### RECORD EXCERPTS

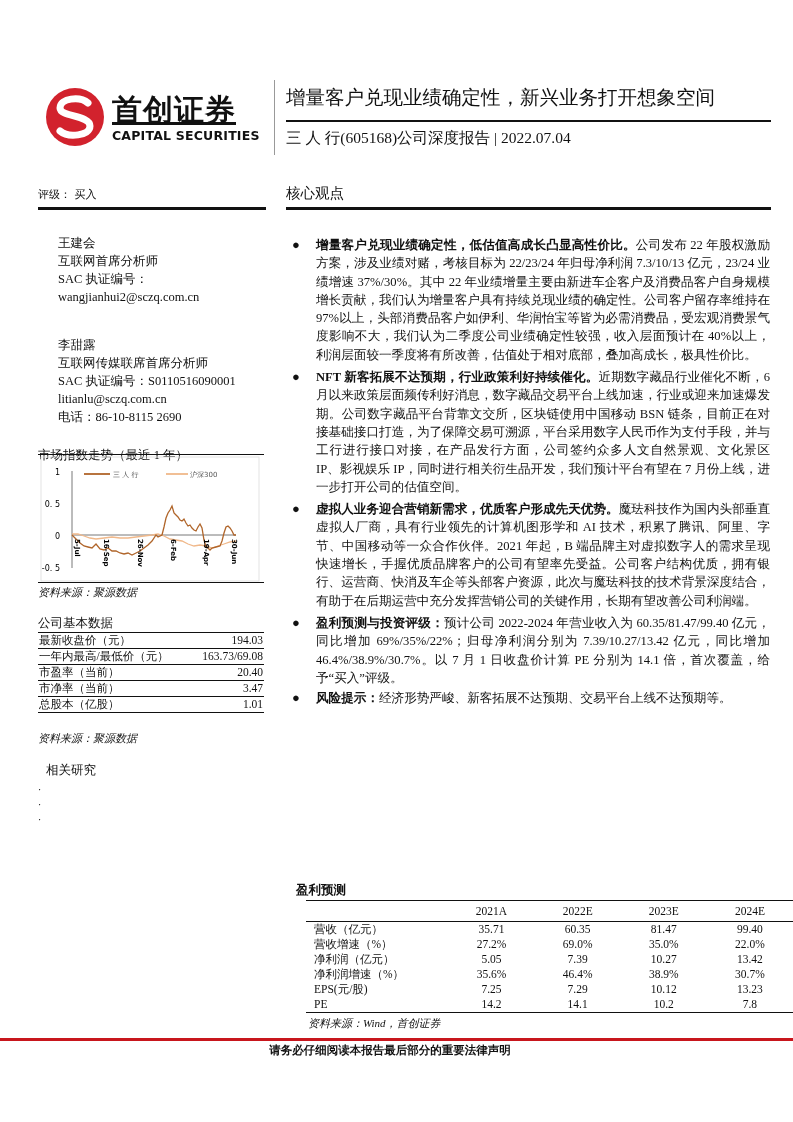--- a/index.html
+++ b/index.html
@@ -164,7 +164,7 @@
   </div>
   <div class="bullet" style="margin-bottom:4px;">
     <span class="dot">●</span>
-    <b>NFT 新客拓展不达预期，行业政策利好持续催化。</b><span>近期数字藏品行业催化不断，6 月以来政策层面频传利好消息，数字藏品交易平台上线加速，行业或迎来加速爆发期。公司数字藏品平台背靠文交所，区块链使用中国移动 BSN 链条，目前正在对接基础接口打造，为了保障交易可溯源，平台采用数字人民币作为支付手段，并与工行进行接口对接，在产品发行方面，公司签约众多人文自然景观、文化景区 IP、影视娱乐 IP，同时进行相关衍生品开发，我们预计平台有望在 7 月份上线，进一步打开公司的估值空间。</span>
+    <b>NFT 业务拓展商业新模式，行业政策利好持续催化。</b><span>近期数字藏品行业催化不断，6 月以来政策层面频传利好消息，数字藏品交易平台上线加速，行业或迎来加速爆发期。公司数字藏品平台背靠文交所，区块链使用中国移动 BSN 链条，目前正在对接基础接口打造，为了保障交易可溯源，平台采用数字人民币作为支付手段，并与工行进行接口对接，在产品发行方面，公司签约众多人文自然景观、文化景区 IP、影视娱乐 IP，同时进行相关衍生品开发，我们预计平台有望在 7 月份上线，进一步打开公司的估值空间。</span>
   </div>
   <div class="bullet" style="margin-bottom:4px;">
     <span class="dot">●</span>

######

*TASK PROMPT*. What is needed is an exact copy of the data, without any pictures.

*SOLUTION TO THE EXERCISE*.
--- a/index.html
+++ b/index.html
@@ -164,7 +164,7 @@
   </div>
   <div class="bullet" style="margin-bottom:4px;">
     <span class="dot">●</span>
-    <b>NFT 新客拓展不达预期，行业政策利好持续催化。</b><span>近期数字藏品行业催化不断，6 月以来政策层面频传利好消息，数字藏品交易平台上线加速，行业或迎来加速爆发期。公司数字藏品平台背靠文交所，区块链使用中国移动 BSN 链条，目前正在对接基础接口打造，为了保障交易可溯源，平台采用数字人民币作为支付手段，并与工行进行接口对接，在产品发行方面，公司签约众多人文自然景观、文化景区 IP、影视娱乐 IP，同时进行相关衍生品开发，我们预计平台有望在 7 月份上线，进一步打开公司的估值空间。</span>
+    <b>NFT 业务拓展商业新模式，行业政策利好持续催化。</b><span>近期数字藏品行业催化不断，6 月以来政策层面频传利好消息，数字藏品交易平台上线加速，行业或迎来加速爆发期。公司数字藏品平台背靠文交所，区块链使用中国移动 BSN 链条，目前正在对接基础接口打造，为了保障交易可溯源，平台采用数字人民币作为支付手段，并与工行进行接口对接，在产品发行方面，公司签约众多人文自然景观、文化景区 IP、影视娱乐 IP，同时进行相关衍生品开发，我们预计平台有望在 7 月份上线，进一步打开公司的估值空间。</span>
   </div>
   <div class="bullet" style="margin-bottom:4px;">
     <span class="dot">●</span>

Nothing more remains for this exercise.